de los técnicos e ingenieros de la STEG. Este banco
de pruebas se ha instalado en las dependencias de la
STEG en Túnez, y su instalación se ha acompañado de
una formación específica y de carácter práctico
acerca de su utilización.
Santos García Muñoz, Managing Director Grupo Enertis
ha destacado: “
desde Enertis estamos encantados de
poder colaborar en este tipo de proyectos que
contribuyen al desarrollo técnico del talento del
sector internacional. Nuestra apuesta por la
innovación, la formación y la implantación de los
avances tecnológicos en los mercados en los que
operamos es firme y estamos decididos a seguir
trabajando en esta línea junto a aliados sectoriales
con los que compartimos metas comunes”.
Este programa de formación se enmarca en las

_The task_
Make an exact copy of every line in the data.

_Response_
de los técnicos e ingenieros de la STEG. Este banco
de pruebas se ha instalado en las dependencias de la
STEG en Túnez, y su instalación se ha acompañado de
una formación específica y de carácter práctico
acerca de su utilización.
Santos García Muñoz, Managing Director Grupo Enertis
ha destacado: “
desde Enertis estamos encantados de
poder colaborar en este tipo de proyectos que
contribuyen al desarrollo técnico del talento del
sector internacional. Nuestra apuesta por la
innovación, la formación y la implantación de los
avances tecnológicos en los mercados en los que
operamos es firme y estamos decididos a seguir
trabajando en esta línea junto a aliados sectoriales
con los que compartimos metas comunes”.
Este programa de formación se enmarca en las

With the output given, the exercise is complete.